◆ THE EXERCISE
Identify every line in the items below that contains the string "list", and copy each of those lines. Matching is case-sensitive.

◆ EXERCISE DATA
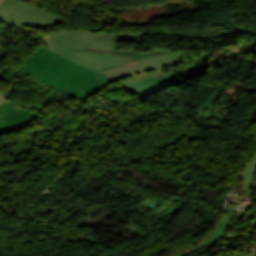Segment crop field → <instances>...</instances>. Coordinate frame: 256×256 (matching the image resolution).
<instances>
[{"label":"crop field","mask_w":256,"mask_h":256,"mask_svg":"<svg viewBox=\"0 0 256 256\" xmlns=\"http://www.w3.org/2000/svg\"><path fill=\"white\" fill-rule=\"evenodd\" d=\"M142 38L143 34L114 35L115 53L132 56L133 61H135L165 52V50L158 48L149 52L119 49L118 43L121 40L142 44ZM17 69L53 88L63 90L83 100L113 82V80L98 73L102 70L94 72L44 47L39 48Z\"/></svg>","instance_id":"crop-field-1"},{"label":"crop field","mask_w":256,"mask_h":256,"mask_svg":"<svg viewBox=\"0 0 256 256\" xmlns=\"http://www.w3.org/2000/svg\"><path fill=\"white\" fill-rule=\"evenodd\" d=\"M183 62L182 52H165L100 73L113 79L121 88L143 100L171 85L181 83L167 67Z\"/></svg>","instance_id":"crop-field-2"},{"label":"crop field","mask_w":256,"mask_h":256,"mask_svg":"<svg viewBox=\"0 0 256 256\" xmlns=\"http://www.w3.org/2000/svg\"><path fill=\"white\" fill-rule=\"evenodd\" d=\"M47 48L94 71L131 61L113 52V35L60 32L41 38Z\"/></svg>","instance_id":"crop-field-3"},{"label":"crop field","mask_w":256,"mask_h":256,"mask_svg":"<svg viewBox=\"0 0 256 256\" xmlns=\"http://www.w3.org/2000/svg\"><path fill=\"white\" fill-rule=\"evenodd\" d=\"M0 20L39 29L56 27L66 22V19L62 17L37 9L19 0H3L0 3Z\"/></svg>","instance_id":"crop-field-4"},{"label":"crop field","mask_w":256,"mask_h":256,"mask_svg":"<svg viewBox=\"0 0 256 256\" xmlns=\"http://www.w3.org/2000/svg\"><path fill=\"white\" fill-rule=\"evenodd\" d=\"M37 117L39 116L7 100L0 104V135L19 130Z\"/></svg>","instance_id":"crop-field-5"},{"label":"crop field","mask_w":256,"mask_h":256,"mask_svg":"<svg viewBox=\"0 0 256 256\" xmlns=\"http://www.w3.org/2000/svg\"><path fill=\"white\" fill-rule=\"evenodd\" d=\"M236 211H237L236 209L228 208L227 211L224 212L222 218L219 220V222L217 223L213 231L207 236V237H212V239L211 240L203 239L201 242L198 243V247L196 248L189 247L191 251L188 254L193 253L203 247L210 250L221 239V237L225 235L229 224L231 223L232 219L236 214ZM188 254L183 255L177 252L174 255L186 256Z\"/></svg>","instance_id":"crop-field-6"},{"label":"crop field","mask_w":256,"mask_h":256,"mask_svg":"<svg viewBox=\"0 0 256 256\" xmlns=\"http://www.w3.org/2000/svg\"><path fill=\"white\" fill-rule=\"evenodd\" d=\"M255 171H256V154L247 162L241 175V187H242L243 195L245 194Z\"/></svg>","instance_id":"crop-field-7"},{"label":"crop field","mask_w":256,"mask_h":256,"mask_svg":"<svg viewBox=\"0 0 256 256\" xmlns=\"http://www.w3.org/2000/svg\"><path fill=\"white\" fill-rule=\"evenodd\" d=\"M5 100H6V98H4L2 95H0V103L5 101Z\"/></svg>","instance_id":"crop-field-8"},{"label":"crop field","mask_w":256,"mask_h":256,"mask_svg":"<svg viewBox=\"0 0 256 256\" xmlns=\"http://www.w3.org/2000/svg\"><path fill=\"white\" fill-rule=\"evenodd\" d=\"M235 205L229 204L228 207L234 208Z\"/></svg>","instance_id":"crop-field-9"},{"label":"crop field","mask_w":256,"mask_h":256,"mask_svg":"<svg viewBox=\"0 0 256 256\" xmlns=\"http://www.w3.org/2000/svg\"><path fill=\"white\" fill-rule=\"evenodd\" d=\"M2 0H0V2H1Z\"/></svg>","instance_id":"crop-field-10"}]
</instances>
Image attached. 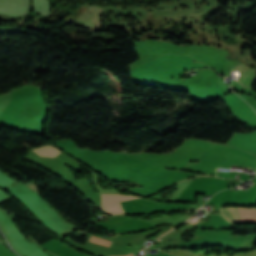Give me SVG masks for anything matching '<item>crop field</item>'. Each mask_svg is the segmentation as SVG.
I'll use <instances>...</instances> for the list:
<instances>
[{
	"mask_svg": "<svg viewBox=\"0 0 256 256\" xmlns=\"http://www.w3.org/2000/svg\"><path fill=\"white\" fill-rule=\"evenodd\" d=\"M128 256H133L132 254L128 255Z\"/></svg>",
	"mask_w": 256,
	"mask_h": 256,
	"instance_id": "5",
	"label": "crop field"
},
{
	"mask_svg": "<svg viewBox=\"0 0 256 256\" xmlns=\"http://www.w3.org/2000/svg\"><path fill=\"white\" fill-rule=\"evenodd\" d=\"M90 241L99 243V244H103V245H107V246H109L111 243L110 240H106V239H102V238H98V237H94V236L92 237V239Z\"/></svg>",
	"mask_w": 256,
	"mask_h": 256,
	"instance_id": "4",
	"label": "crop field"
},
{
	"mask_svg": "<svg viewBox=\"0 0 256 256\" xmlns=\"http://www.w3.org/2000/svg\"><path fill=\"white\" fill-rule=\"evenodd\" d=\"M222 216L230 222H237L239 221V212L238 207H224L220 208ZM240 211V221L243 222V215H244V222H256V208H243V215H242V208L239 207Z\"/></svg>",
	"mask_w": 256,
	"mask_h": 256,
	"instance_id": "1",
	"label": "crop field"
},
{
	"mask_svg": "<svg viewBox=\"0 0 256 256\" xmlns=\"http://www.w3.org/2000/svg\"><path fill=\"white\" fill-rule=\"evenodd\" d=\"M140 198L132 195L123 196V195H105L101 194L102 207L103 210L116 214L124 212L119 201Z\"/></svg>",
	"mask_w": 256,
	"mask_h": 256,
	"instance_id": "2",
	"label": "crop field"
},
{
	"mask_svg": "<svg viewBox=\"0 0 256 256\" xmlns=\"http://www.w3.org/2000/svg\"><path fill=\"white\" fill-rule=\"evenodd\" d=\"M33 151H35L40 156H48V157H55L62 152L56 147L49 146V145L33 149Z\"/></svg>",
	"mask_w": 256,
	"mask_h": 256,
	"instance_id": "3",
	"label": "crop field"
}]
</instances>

==

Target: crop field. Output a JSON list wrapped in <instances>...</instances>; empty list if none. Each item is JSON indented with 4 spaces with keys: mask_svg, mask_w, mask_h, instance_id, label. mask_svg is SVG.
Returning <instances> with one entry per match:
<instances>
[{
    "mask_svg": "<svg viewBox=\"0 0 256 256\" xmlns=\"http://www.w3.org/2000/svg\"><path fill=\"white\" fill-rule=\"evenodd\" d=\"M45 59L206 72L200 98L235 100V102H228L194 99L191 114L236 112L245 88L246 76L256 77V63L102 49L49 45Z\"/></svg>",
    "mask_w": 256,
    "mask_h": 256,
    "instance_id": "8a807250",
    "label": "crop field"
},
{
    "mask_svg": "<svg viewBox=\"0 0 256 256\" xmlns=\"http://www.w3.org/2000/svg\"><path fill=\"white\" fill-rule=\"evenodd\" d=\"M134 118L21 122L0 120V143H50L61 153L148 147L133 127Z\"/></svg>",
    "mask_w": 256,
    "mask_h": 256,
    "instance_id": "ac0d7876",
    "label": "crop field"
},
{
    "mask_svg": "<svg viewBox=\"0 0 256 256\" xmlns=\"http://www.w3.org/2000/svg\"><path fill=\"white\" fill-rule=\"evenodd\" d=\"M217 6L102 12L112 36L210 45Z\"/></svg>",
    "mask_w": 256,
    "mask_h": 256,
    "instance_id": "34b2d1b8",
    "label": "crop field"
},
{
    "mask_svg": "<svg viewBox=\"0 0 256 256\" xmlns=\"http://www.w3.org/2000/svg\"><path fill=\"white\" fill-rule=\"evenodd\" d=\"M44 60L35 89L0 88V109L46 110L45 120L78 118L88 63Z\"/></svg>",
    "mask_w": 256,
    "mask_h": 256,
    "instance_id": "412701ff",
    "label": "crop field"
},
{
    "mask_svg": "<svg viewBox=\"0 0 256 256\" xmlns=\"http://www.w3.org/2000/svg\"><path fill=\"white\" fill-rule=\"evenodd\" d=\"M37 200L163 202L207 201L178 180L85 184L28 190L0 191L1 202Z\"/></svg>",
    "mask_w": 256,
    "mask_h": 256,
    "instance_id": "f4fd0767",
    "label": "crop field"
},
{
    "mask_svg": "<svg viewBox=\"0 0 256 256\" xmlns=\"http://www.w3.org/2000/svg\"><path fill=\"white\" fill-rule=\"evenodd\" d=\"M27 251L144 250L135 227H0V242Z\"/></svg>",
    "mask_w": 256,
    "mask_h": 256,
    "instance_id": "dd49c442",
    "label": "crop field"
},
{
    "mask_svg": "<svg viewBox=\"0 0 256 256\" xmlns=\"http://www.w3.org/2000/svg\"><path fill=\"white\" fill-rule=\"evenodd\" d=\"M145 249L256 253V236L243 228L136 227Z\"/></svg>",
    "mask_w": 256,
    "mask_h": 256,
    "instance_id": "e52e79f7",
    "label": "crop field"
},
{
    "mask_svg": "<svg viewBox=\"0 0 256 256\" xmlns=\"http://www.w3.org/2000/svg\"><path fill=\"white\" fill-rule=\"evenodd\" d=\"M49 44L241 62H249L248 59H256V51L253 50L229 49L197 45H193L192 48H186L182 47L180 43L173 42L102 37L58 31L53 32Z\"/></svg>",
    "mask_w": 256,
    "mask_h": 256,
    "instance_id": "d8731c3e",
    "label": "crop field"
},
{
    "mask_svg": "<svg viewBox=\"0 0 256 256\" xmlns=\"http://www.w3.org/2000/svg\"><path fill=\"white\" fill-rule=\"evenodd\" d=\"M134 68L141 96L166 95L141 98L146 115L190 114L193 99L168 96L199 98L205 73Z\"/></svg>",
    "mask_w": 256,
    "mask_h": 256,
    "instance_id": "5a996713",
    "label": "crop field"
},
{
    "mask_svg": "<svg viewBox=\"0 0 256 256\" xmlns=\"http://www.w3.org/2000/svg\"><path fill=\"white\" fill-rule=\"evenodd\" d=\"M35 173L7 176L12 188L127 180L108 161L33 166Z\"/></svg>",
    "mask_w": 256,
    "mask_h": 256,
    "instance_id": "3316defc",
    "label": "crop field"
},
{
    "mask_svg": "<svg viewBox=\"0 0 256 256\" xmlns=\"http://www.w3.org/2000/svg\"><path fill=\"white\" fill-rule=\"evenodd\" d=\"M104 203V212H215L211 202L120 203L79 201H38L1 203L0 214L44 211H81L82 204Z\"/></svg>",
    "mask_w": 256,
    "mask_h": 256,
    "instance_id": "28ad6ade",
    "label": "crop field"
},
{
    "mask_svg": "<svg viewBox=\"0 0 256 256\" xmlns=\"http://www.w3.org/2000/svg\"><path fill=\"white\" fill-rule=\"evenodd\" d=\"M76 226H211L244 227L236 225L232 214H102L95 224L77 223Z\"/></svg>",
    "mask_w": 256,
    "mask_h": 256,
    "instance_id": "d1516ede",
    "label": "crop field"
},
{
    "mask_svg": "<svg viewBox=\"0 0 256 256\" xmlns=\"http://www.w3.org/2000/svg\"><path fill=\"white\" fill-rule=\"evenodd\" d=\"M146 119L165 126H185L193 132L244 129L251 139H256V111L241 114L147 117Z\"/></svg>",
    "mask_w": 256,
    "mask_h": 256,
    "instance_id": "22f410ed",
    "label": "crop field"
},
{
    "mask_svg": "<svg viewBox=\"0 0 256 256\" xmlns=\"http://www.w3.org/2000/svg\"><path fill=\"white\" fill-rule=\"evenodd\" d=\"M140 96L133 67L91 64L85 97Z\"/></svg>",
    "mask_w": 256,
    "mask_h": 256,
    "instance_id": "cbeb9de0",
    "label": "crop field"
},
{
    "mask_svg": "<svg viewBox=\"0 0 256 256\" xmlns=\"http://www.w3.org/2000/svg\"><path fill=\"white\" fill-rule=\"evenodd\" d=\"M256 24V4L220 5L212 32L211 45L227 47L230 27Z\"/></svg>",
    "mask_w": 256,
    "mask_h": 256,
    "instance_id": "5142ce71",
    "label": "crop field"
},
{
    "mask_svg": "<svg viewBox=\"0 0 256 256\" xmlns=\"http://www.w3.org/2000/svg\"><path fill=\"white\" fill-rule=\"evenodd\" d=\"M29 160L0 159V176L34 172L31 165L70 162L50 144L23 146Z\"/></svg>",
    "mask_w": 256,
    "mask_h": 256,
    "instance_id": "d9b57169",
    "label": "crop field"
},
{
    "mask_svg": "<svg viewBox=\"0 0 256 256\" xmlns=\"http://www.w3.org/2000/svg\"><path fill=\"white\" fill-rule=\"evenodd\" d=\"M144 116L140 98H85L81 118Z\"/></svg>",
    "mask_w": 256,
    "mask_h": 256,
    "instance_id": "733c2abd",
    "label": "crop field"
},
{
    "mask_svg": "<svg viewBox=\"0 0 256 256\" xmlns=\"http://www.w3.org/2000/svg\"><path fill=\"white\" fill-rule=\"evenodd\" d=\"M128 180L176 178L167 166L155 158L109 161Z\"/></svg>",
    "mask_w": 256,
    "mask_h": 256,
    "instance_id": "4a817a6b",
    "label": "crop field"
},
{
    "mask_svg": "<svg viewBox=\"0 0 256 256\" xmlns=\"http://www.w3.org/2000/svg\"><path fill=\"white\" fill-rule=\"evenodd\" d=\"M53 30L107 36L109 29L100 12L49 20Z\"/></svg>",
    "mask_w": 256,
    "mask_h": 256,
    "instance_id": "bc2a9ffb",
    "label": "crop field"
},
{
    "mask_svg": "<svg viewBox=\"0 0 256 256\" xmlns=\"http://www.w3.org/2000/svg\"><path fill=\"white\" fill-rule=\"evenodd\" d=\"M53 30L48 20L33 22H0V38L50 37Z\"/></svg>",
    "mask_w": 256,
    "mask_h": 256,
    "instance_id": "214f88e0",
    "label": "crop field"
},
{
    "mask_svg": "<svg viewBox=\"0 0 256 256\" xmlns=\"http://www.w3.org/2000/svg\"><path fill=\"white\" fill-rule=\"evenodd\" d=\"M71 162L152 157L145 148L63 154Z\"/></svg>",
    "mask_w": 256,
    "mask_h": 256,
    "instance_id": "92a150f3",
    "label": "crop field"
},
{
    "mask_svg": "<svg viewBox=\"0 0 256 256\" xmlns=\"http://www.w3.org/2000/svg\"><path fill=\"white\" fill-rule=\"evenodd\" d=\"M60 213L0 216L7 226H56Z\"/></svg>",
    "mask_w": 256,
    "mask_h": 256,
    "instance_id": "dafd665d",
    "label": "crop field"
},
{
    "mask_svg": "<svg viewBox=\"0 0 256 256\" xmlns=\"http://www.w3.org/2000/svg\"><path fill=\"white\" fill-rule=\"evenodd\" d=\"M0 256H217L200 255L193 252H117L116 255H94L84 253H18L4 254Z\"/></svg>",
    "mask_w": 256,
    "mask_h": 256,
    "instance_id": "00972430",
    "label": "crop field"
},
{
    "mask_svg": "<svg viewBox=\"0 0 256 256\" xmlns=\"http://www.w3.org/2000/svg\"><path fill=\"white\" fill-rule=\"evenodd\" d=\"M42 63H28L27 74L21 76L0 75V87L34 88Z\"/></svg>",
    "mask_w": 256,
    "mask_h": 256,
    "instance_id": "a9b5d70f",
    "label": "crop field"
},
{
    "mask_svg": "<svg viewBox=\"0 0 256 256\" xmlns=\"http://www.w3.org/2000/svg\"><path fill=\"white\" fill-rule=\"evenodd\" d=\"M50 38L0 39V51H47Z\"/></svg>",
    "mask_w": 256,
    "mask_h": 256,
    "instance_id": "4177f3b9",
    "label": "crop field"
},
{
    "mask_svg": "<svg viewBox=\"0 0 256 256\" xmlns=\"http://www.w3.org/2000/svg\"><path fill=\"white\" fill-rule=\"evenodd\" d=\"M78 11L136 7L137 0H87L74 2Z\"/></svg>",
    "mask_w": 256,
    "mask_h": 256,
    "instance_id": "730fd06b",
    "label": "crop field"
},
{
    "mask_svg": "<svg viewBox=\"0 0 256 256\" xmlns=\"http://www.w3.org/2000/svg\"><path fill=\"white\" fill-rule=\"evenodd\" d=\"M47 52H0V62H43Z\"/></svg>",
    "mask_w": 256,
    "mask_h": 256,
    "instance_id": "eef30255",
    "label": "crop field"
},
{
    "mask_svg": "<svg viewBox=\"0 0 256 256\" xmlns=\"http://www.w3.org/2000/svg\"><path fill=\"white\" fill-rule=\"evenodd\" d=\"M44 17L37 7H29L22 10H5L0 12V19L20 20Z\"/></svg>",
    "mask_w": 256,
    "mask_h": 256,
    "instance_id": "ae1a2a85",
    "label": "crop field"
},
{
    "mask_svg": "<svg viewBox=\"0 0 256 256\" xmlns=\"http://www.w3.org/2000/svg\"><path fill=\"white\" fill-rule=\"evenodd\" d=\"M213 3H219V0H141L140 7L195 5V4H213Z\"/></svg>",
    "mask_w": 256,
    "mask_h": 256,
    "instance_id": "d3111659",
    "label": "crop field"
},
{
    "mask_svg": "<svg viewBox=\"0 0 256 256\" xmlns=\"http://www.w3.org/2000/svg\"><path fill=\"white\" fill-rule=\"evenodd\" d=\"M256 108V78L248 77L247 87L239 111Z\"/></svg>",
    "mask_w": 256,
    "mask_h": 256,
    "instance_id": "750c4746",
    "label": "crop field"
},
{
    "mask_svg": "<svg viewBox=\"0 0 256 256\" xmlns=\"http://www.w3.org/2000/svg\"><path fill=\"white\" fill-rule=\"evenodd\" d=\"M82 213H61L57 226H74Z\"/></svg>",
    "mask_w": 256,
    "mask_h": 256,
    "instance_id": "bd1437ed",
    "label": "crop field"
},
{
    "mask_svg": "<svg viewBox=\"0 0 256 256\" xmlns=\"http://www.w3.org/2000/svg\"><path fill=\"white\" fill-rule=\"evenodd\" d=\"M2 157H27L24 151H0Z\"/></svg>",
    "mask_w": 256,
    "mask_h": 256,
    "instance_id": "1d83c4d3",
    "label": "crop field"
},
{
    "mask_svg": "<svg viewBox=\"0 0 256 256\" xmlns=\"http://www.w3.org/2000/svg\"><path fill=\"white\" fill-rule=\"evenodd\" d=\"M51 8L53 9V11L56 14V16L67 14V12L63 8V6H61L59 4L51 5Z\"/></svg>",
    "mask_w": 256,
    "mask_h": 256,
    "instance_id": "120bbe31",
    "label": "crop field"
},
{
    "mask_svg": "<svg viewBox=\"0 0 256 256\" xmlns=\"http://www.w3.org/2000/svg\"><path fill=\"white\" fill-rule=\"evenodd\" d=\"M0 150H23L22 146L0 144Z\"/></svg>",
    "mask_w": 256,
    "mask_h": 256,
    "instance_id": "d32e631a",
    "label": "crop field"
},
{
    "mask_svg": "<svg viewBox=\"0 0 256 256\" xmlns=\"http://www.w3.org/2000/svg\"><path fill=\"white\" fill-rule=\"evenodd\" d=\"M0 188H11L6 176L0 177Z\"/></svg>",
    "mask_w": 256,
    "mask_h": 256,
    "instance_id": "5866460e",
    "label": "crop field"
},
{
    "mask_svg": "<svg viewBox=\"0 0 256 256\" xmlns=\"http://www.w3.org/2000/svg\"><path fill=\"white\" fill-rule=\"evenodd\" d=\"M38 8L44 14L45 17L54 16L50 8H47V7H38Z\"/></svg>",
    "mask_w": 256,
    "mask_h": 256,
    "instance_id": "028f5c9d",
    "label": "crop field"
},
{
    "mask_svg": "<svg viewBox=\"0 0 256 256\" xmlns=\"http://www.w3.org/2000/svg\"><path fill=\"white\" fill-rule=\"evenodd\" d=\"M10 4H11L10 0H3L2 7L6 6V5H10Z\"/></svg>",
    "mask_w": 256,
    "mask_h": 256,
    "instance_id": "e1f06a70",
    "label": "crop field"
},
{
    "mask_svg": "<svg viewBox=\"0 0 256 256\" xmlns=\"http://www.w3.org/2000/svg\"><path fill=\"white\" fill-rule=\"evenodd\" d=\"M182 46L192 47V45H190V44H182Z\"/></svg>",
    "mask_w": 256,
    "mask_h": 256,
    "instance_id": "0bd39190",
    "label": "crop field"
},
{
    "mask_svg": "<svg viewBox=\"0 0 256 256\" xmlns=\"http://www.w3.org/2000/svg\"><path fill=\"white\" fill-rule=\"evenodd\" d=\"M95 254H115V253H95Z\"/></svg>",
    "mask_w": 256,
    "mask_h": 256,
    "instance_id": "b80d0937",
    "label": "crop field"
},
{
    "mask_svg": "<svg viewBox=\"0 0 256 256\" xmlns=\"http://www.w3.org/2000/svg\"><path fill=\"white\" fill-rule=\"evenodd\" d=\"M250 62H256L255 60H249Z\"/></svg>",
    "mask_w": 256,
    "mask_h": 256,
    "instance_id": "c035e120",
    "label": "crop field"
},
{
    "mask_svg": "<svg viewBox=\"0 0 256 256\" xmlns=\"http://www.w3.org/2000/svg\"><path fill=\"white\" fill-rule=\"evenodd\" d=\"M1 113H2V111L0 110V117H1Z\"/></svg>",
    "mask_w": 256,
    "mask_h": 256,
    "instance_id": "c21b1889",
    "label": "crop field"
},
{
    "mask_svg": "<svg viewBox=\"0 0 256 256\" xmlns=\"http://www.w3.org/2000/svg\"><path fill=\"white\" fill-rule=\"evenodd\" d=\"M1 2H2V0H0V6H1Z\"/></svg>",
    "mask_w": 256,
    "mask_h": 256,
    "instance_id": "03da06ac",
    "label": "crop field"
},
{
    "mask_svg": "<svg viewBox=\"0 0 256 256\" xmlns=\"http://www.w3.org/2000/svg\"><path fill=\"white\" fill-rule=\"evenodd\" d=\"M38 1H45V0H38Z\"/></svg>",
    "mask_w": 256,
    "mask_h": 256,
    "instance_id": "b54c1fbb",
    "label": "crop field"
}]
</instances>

◆ EXERCISE ANSWER
I'll use <instances>...</instances> for the list:
Target: crop field. Output a JSON list wrapped in <instances>...</instances>; empty list if none. Each item is JSON indented with 4 spaces with keys: mask_svg, mask_w, mask_h, instance_id, label. mask_svg is SVG.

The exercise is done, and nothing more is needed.